The present invention relates to power combiners and splitters. It finds particular application in conjunction with impedance transforming power combiners and splitters, and will be described with particular reference thereto. It will be appreciated, however, that the invention is also amenable to other like applications.
Impedance transformation networks arc utilized in radio frequency ("RF") circuitry to step up or step down the impedance level between pairs of ports for input and output circuits having different source and load impedances, respectively. The impedance transformation network is typically arranged so that the load impedance provided to the input circuit by the impedance transformation network matches as nearly as possible the source impedance of the input circuit. Similarly, the network is arranged so that the source impedance provided to the output circuit by the impedance transformation network matches as nearly as possible the load impedance of the output circuit. Impedance matching is desirable since under these conditions there is a maximum power transfer and a minimum of signal distortion and/or reflection between the input and output circuits.

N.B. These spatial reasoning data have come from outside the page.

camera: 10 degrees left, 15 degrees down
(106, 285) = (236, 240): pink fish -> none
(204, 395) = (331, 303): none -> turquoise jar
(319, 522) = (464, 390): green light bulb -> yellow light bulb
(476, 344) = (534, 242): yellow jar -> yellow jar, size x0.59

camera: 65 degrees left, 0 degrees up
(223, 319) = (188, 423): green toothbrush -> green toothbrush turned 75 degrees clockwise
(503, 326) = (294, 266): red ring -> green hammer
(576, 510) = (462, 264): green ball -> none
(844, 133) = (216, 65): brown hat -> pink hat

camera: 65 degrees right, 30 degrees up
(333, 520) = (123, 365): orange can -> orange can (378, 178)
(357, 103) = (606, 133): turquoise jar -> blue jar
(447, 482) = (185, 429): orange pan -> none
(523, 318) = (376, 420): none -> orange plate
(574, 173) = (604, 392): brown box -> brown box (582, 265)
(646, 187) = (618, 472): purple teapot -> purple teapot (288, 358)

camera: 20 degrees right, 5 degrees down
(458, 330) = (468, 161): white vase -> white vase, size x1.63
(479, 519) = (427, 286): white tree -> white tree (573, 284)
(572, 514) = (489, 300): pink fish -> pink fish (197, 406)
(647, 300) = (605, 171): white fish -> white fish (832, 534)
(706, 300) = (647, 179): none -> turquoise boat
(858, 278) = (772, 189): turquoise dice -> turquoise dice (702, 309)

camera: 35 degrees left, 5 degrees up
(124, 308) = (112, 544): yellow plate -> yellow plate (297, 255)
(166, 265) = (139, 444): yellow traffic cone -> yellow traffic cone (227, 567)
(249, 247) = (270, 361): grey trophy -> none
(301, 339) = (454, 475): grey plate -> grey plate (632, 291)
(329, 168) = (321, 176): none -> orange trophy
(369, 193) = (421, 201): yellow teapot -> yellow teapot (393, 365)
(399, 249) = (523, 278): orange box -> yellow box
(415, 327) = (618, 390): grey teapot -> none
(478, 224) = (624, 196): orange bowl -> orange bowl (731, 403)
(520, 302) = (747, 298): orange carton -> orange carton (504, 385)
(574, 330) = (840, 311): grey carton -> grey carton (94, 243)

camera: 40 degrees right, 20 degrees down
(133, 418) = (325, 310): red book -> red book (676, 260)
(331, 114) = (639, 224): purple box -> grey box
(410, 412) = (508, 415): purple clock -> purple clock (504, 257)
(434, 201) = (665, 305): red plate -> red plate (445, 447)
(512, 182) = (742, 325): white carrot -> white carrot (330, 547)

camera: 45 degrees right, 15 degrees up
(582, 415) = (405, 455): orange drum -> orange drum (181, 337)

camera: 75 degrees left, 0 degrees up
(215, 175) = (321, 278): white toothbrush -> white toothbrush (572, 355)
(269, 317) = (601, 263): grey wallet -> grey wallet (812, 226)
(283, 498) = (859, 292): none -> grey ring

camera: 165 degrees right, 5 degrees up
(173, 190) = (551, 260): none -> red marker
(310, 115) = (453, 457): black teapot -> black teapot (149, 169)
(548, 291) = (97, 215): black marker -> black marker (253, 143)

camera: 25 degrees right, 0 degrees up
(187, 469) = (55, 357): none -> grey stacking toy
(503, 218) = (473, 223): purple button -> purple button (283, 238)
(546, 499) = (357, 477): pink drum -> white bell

Power dividers and combiners are useful in a wide variety of circuits. Specific applications include combining multiple power amplifier stages in order to achieve a desired high power output. Since most solid state power devices, such as MESFETs, PHEMTs, and bipolar transistors have low input and output impedances, successive impedance transformations are often necessary to achieve 50 ohm input and output impedance levels.
There are several technologies currently available that provide power combining/splitting, including radial combiners, split lines and branch line combiners.
For example, a power combiner/splitter known as the Wilkinson power combiner/splitter offers binary combining/splitting (i.e., successive multiplications or divisions by two (2)). However, the Wilkinson power combiner/splitter is limited in that the multiplications/divisions are always by a factor of two (2). Furthermore, the input and output impedances are all equal to a characteristic impedance Z.sub.0. The Wilkinson design does not facilitate the use of different input and output impedances regardless of whether it is used as a combiner or a splitter. Since the Wilkinson power combiner/splitter uses quarter-wavelength lines in each multiplication/division and is binary, each multiplication/division past the first requires space for the additional quarter-wavelength lines. Moreover, the Wilkinson power combiner/splitter does not offer N-way combining.
While conventional power combining/splitting methods and apparatuses are suitable for many applications, they do not provide for selective power combining/splitting any number (e.g., N-way) of RF input signals into a single RF output.
The present invention provides a new and improved apparatus and method which overcomes the above-referenced problems and others.